Benelux et Allemagne : double stratégie

Aujourd’hui, TUI Duitsland paie, selon les conditions de vente standard, 7,5% de commission à partir de la première réservation. C’est un minimum et le chiffre d’affaires pour les ‘’value products’’, soit les propres produits TUI et les produits TUI exclusifs, doit être inférieur à 45%. Il faut réaliser un chiffre d’affaires de 175.000 € pour obtenir une commission de base de 10%. A partir de 625.000 €, l’agent de voyages peut obtenir 11%, mais il faut encore remplir d’autres conditions comme atteindre une proportion de plus de 70% de value products dans le mix de ventes. Tout comme en Belgique et aux Pays-Bas, la stratégie de TUI Duitsland est double : orientation produit et croissance du chiffre d’affaires.

La distribution allemande sous tension

La déclaration d’Hubert Kluske a mis instantanément sous tension l’ensemble du secteur des agents de voyages. Contrairement en Belgique et aux Pays-Bas, on y a appelé un chat un chat. Le porte-parole du comité consultatif de l’association Schmetterling – vraiment pas des débutants avec en général de très bonnes conditions négociées pour leurs fournisseurs-partenaires – a déclaré en réaction que leurs membres avaient besoin d’au moins 11% à partir de la première réservation. Les porte-paroles d’associations professionnelles comme DRV (Deutsch Reise Verband) et la méga alliance QTA ont également vivement réagi.  

Cette réaction est compréhensible en soi et – voir plus haut – probablement prévue au préalable par TUI Duitsland. Les agents de voyages ont en effet connu un été lourd à digérer. Outre l’introduction de la législation RGPD et de la nouvelle directive européenne concernant la vente de forfaits voyages, les nombreux retards de vols ont entraîné pas mal de migraines et d’heures supplémentaires pendant tout l’été. Logique qu’une telle déclaration à ce moment déclenche un maximum de réactions.

Des contrats de commission complexes

Les réactions n’ont pas uniquement concerné le montant des commissions, la complexité des conditions de vente des grands acteurs a également été prise pour cible. La combinaison d’un aspect quantitatif (croissance du chiffre d’affaires) et qualitatif (orientation vers les marques et les produits adéquats) oblige les propriétaires d’agences et leurs vendeurs à rester sur le qui-vive en permanence.

### Travail demandé
Selon le texte sur les commissions de TUI Duitsland, pourquoi la vive réaction des agents de voyages allemands est-elle jugée compréhensible ? Répondez en une à trois phrases.

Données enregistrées
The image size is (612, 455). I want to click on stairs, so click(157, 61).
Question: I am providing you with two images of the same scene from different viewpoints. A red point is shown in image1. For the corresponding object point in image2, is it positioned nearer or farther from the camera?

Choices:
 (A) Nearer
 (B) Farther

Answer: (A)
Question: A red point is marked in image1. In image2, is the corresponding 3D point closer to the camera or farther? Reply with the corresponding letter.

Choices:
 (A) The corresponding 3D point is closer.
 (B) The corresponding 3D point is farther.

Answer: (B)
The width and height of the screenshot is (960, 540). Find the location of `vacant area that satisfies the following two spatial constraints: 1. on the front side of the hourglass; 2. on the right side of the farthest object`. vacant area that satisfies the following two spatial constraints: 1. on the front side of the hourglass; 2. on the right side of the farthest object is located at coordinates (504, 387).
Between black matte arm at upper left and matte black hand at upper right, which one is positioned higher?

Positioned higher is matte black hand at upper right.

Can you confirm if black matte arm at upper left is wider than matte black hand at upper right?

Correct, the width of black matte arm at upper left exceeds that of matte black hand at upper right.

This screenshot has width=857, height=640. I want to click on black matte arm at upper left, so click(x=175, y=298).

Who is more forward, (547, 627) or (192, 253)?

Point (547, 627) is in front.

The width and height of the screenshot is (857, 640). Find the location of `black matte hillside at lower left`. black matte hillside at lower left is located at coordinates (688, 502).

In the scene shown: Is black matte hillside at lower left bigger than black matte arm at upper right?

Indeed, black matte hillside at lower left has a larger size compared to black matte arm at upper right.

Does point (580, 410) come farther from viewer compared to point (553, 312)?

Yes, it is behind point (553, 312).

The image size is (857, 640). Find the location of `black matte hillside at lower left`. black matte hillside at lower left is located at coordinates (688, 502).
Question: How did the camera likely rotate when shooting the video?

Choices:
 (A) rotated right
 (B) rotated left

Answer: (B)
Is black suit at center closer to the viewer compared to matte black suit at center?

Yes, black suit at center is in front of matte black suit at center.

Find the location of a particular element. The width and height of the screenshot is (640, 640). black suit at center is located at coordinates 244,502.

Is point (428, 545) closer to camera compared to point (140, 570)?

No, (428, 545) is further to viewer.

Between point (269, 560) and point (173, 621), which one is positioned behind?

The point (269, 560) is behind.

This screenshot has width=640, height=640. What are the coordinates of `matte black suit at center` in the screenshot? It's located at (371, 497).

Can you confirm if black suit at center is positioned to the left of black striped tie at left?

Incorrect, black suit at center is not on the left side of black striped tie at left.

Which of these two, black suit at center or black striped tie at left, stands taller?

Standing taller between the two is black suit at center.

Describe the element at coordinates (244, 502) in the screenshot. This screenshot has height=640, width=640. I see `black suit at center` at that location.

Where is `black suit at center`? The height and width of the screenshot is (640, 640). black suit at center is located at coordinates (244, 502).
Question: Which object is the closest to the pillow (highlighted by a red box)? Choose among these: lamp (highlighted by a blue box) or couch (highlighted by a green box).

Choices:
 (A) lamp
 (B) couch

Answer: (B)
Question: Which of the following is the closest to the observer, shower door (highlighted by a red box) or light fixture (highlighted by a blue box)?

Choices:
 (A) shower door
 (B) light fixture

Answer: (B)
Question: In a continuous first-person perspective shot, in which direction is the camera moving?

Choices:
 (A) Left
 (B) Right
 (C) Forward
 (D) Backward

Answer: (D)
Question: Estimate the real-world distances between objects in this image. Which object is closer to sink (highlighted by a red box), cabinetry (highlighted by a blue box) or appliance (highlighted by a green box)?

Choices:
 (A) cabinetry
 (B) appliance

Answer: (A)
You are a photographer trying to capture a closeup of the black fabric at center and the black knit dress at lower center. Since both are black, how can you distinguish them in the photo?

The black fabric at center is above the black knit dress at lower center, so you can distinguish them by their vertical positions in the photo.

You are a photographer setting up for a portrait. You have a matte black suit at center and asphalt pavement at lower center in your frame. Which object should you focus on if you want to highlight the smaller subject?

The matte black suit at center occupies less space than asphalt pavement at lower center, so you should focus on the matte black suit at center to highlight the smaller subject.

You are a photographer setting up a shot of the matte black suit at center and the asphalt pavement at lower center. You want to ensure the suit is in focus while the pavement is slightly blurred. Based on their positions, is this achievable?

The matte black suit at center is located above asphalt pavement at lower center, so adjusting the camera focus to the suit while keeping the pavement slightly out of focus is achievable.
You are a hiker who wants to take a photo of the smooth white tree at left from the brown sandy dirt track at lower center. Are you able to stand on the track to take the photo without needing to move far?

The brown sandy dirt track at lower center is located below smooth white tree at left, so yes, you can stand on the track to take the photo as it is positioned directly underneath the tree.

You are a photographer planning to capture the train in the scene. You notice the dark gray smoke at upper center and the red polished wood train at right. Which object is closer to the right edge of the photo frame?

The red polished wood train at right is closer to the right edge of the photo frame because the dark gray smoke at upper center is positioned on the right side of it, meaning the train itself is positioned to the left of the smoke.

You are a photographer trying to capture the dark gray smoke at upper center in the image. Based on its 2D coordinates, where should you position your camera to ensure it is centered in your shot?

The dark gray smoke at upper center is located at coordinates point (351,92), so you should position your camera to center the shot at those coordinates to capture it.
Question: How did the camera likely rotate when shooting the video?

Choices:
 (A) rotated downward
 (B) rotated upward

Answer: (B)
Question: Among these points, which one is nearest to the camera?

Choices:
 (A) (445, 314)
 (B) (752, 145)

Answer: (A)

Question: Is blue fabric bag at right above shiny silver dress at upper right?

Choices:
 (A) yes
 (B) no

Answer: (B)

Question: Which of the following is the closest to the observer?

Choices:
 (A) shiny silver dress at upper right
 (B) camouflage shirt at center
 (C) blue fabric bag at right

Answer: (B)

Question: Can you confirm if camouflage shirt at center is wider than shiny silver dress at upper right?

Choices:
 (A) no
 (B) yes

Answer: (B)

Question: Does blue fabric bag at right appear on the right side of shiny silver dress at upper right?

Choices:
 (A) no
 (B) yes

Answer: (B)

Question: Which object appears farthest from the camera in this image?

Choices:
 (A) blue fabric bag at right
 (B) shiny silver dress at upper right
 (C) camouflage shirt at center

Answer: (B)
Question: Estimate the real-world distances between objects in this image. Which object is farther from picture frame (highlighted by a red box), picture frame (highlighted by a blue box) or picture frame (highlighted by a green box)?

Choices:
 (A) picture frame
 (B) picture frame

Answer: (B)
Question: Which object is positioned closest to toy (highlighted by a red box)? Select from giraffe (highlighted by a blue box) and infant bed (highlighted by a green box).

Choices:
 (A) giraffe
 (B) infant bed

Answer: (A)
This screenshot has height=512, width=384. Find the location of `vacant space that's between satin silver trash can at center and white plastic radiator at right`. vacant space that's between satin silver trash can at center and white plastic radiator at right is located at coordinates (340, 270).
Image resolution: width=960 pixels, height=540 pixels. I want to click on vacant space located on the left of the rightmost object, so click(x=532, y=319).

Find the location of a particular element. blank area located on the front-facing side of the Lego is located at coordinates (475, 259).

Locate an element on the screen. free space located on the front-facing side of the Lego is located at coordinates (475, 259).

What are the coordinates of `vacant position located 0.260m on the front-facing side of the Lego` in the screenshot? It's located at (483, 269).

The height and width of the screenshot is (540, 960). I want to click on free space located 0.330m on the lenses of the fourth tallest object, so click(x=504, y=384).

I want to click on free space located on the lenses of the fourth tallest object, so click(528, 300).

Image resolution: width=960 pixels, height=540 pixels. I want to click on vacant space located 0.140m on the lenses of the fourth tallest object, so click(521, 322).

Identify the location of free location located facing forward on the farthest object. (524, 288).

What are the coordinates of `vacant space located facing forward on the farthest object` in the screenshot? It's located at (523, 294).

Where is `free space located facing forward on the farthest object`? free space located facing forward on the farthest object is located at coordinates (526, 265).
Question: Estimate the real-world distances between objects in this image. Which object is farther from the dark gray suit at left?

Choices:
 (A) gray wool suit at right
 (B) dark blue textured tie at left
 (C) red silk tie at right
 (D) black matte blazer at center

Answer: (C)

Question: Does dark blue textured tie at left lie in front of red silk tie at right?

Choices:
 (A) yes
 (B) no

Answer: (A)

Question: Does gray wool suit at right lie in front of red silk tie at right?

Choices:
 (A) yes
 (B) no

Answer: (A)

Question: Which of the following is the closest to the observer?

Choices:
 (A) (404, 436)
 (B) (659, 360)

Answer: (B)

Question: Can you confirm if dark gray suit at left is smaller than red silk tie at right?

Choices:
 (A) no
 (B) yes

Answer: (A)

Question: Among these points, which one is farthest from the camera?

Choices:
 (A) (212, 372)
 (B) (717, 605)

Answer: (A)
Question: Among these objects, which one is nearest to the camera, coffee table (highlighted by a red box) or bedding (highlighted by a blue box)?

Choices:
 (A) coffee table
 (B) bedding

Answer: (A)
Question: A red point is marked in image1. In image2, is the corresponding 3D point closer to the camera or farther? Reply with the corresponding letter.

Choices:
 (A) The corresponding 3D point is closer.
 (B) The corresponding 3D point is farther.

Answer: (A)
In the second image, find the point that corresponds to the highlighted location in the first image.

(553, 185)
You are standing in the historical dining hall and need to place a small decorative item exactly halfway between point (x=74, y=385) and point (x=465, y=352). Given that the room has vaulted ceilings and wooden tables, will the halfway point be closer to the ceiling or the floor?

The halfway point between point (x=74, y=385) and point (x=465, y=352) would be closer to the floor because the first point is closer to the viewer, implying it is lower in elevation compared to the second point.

### Réponse attendue
Les agents de voyages ont connu un été lourd à digérer. Outre l'introduction de la législation RGPD et de la nouvelle directive européenne concernant la vente de forfaits voyages, les nombreux retards de vols leur ont causé pas mal de migraines et d'heures supplémentaires pendant tout l'été.